Aber Literatur zu schreiben, muss - bitte schön! - eine Herausforderung sein. Die zehn Regeln wirken, als würde jemand im großen Werkzeugkasten nur drei Schraubschlüssel übrig lassen und sagen: Mach mal. Für alle ist damit eine Reflexionsstufe hinzugekommen. SPIEGEL: Eine Runde Schriftstellerinnen und Schriftsteller, die sich gemeinsam für Inklusion engagieren: Klingt fast nach politischem Aktivismus.
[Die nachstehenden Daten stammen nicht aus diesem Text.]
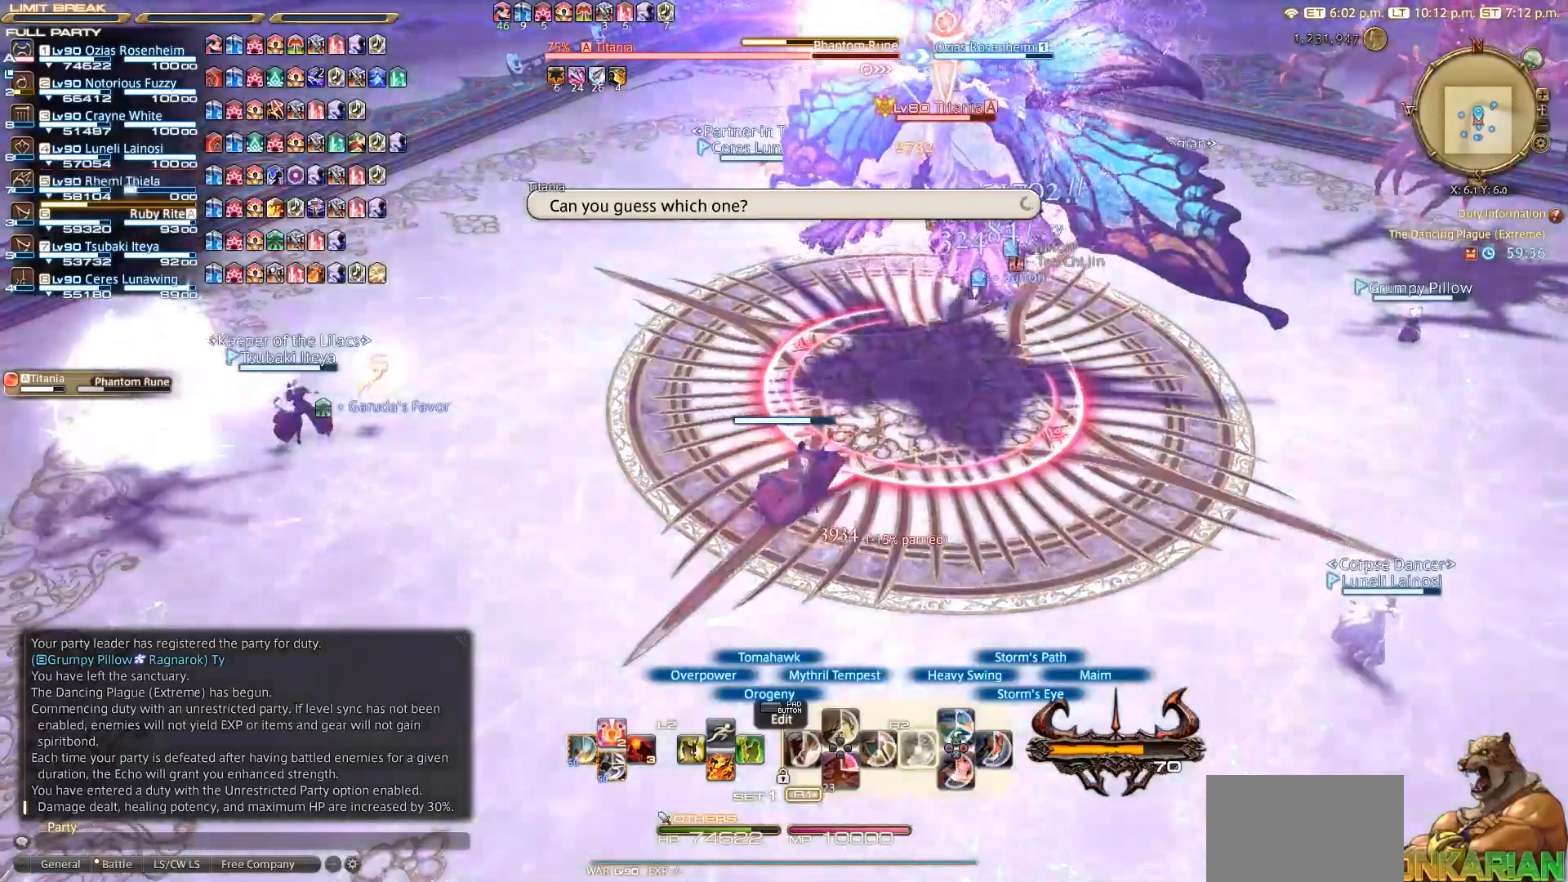
{"dt_ms": 500, "buttons": ["R2"], "left_stick": "down-left", "right_stick": "center", "events": [[83, "SQUARE", "up"], [150, "SQUARE", "down"], [233, "SQUARE", "up"], [300, "SQUARE", "down"], [350, "SQUARE", "up"]]}
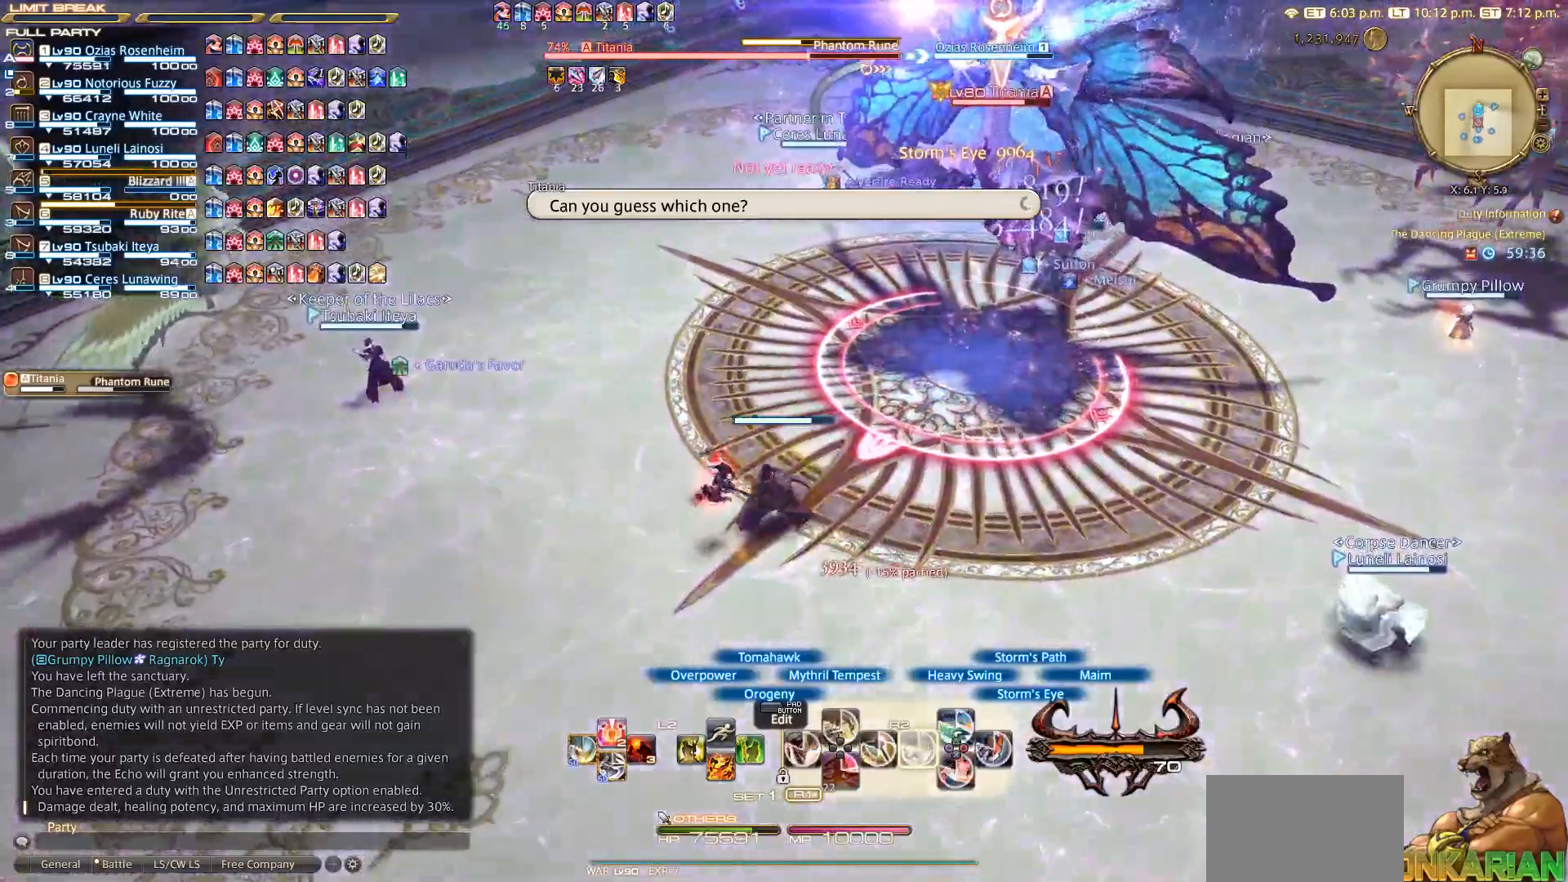
{"dt_ms": 500, "buttons": ["R2"], "left_stick": "down-left", "right_stick": "up-right"}
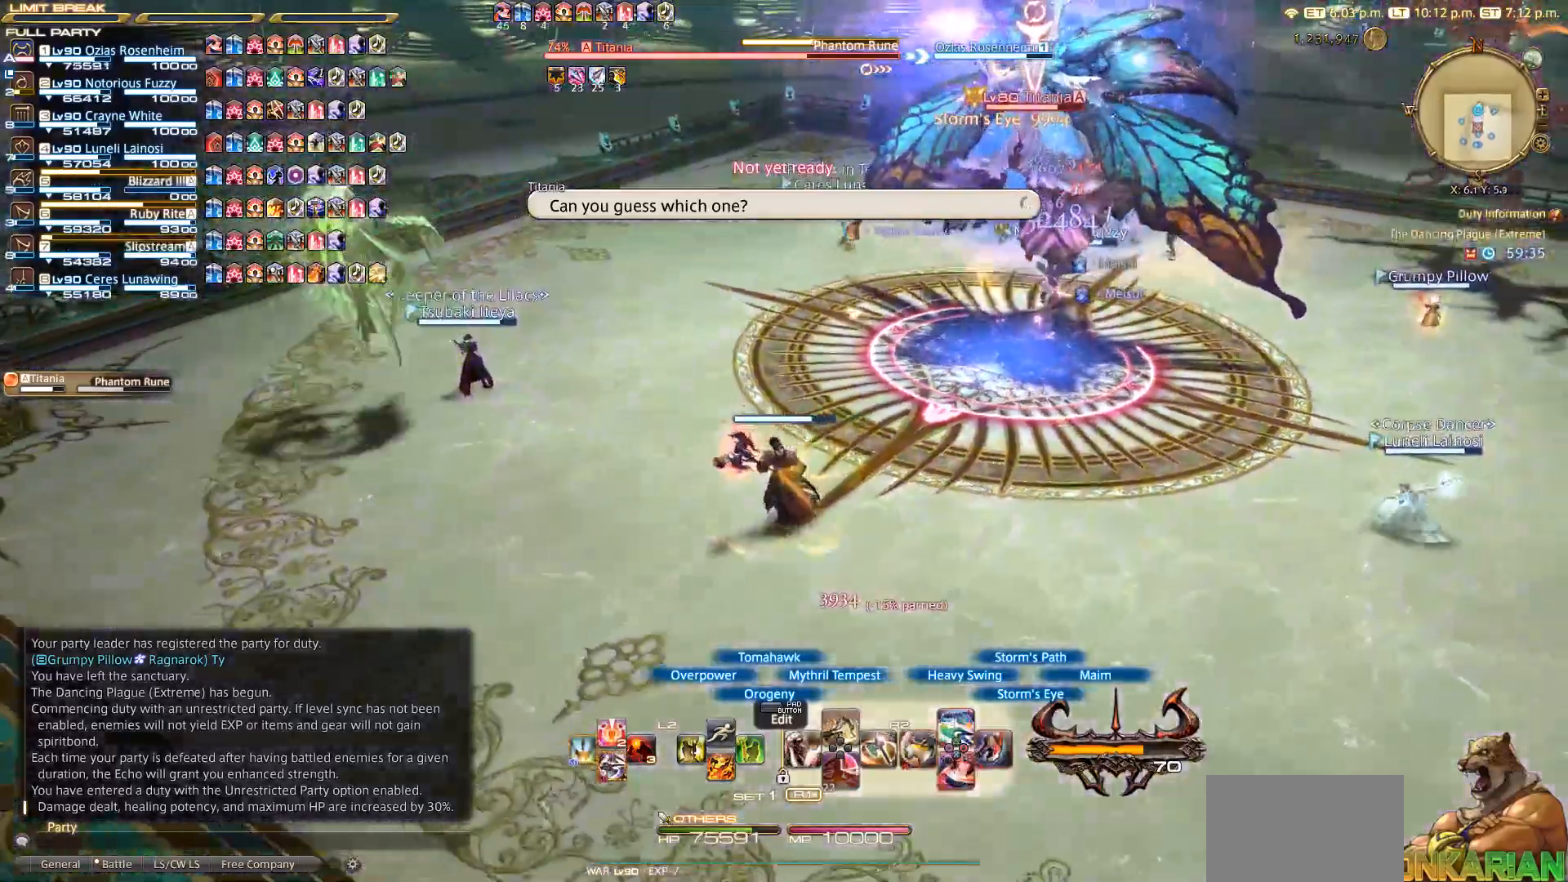
{"dt_ms": 500, "buttons": ["R2"], "left_stick": "center", "right_stick": "center", "events": [[33, "right_stick", "center"], [433, "left_stick", "center"]]}
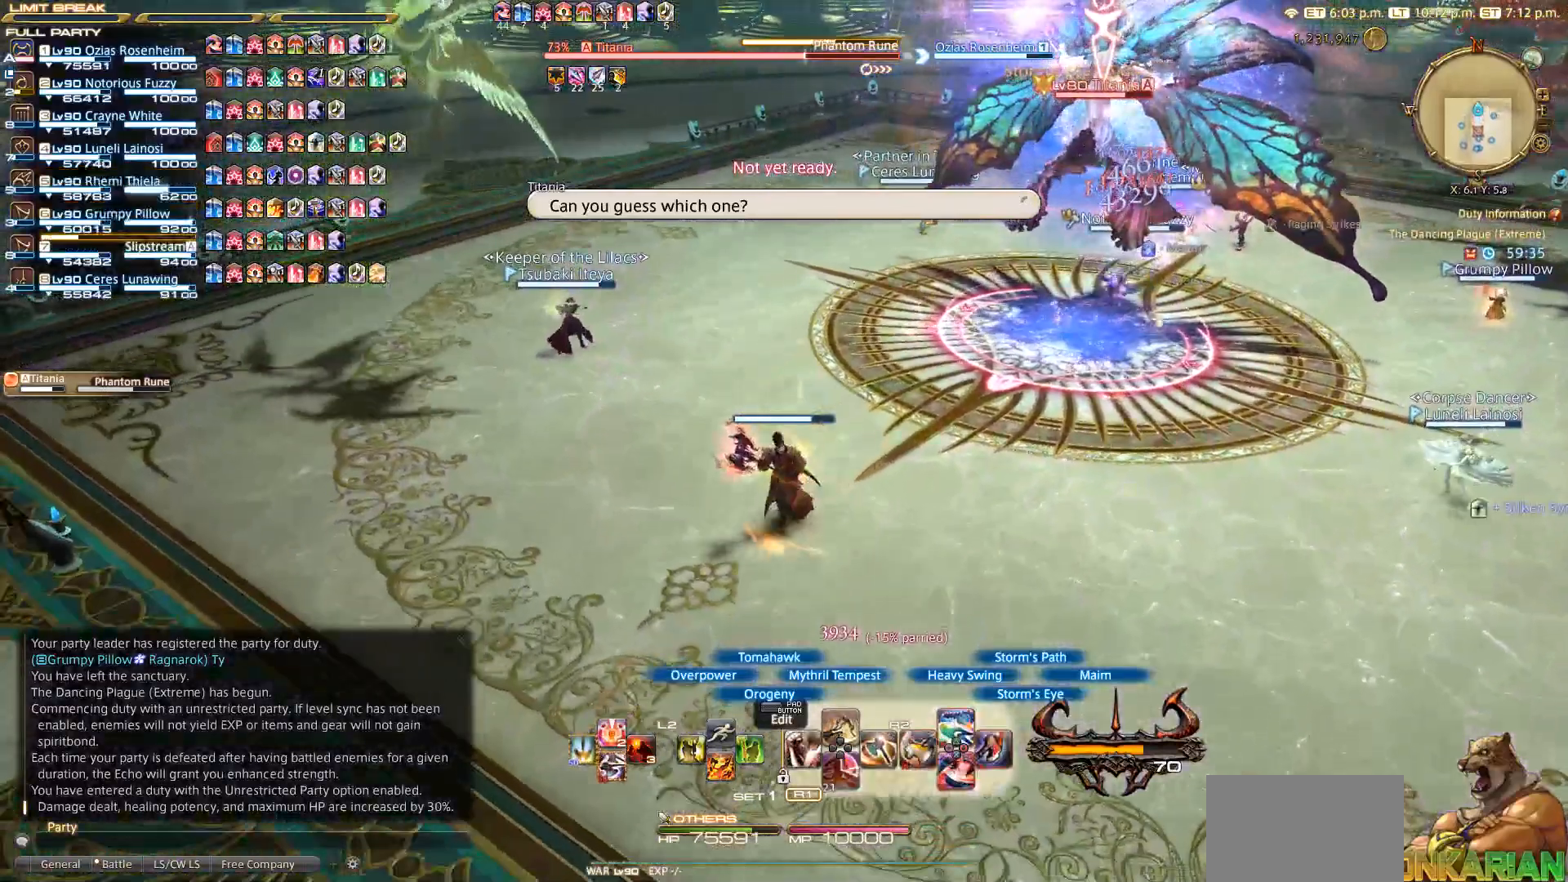
{"dt_ms": 500, "buttons": ["R2"], "left_stick": "center", "right_stick": "down-left", "events": [[383, "right_stick", "down-left"]]}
Literatur in Einfacher Sprache: Hauke Hückstädt über "LiES. Das Buch" - DER SPIEGEL. Hückstädt: Mehrere Autoren sagten in der Tat: Es sei ein Thema für sie, weil sie keine Lust mehr haben auf Leservertreibung - ihnen gehe es um Lesergewinnung. SPIEGEL: Ist das, was damit entsteht, ein neues Genre oder gehört es zur Tradition anderer Strömungen? Hückstädt: Es ist auf jeden Fall eine absolute Neuheit, wohl auch eine Weltneuheit. Soweit ich recherchiert habe, haben bislang nie etablierte, der Hochkultur zuzurechnende Autoren eigene Texte in dieser Form geschrieben. Für Arno Geiger wird es ganz selbstverständlich Teil seines Werks sein, kein Appendix, keine Gelegenheitsdichtung.